Uma análise genômica preliminar sugere que a Patagônia argentina pode ter sido o local de origem do surto de hantavírus que afetou os passageiros do cruzeiro MV Hondius. O estudo, publicado na plataforma Virological.org, indica que as amostras do vírus encontradas nos pacientes são muito semelhantes a sequências previamente identificadas na Argentina, reforçando a hipótese de que a infecção começou antes ou no início da viagem.
O cruzeiro partiu de Ushuaia, no extremo sul da Argentina, em 1º de abril, e seguiu uma rota transatlântica por ilhas remotas do Atlântico Sul. O primeiro passageiro a apresentar sintomas fez isso em 6 de abril, cinco dias após a partida, com febre, dor de cabeça, dor abdominal e diarreia, vindo a falecer a bordo em 11 de abril. Outros passageiros adoeceram nas semanas seguintes, após desembarques e deslocamentos para diferentes países.
Um casal de holandeses, identificado como os primeiros a manifestar sintomas, teria visitado uma cidade na Patagônia argentina antes de embarcar. A principal hipótese é que, sendo ornitólogos, eles tenham ido ao local para observar e fotografar aves, possivelmente entrando em contato com secreções, urina, fezes ou saliva de um roedor infectado pelo vírus Andes. Sem saber que estavam contaminados, embarcaram no cruzeiro e, dias depois, o homem começou a apresentar sintomas, seguido pela mulher.
O sequenciamento genético confirmou a presença do vírus Andes, um tipo de hantavírus encontrado na América do Sul, que pode ser transmitido através do contato com ambientes contaminados por roedores. Diferentemente de outros hantavírus, o vírus Andes pode também ser transmitido entre pessoas em contatos próximos.

> **Enunciado da tarefa**
Enumere todos os sintomas que, segundo o trecho sobre o surto de hantavírus no cruzeiro MV Hondius, o primeiro passageiro a adoecer apresentou. As linhas a seguir constituem material independente do trecho acima.

> **Linhas apresentadas**

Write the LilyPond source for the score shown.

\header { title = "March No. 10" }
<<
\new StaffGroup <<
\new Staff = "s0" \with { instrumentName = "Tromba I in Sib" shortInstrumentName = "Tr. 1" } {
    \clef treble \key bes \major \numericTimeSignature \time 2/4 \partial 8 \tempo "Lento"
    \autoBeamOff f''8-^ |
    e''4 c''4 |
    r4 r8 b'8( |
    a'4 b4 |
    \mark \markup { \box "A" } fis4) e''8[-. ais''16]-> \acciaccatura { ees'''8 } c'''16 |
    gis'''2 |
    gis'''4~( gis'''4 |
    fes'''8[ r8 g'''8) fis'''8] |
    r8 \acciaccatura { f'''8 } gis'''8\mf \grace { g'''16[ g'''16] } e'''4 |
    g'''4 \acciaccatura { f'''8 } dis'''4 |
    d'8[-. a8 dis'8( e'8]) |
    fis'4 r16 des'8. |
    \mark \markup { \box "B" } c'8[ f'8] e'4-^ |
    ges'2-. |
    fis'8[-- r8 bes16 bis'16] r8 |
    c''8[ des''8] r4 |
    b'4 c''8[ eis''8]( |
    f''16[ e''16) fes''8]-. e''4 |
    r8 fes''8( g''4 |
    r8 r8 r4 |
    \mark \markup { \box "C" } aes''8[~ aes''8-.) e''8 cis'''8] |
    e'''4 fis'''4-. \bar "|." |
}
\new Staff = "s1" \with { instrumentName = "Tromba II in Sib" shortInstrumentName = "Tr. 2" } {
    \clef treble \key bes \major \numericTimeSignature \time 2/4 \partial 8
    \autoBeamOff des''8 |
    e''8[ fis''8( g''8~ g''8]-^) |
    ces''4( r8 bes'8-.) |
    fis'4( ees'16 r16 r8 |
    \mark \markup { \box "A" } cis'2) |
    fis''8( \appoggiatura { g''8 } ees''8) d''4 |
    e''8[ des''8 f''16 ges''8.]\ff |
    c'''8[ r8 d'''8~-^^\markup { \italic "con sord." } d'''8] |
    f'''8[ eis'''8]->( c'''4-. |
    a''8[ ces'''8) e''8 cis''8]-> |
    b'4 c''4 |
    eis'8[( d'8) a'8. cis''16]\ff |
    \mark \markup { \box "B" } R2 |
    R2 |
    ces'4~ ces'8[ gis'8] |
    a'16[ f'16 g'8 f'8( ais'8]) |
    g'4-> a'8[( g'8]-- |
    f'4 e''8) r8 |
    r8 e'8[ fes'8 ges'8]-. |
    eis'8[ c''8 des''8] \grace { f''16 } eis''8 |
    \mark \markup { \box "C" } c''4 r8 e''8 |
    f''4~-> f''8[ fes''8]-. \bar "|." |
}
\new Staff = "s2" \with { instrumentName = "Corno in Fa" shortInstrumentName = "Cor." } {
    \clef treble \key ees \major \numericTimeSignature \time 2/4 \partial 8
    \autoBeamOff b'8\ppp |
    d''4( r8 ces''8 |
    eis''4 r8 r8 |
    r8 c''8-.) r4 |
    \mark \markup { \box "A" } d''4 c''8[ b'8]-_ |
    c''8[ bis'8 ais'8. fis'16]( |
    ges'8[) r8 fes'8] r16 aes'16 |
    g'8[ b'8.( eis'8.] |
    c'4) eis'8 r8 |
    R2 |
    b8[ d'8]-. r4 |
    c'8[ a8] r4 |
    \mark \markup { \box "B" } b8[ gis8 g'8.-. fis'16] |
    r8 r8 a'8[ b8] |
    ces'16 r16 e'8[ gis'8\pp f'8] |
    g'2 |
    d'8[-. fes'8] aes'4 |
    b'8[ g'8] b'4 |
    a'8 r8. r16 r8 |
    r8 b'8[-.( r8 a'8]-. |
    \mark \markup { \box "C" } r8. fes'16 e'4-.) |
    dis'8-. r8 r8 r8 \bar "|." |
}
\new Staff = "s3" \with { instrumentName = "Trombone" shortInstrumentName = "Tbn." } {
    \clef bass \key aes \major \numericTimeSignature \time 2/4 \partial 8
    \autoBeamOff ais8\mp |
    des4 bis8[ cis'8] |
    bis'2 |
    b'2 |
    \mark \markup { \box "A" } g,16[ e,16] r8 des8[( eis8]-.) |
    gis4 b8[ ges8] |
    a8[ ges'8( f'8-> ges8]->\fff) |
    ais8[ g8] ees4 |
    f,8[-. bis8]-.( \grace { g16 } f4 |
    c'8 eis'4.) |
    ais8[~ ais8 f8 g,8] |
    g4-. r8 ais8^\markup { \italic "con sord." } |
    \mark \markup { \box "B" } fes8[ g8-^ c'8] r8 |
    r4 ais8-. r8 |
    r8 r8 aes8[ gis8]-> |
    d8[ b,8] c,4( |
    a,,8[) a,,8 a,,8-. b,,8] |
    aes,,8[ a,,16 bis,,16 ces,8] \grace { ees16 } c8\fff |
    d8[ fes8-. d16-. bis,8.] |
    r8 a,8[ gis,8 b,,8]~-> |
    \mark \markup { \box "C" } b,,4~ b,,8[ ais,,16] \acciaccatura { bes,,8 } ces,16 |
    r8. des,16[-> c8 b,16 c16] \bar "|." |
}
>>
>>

> **Resolução redigida**
Febre, dor de cabeça, dor abdominal e diarreia.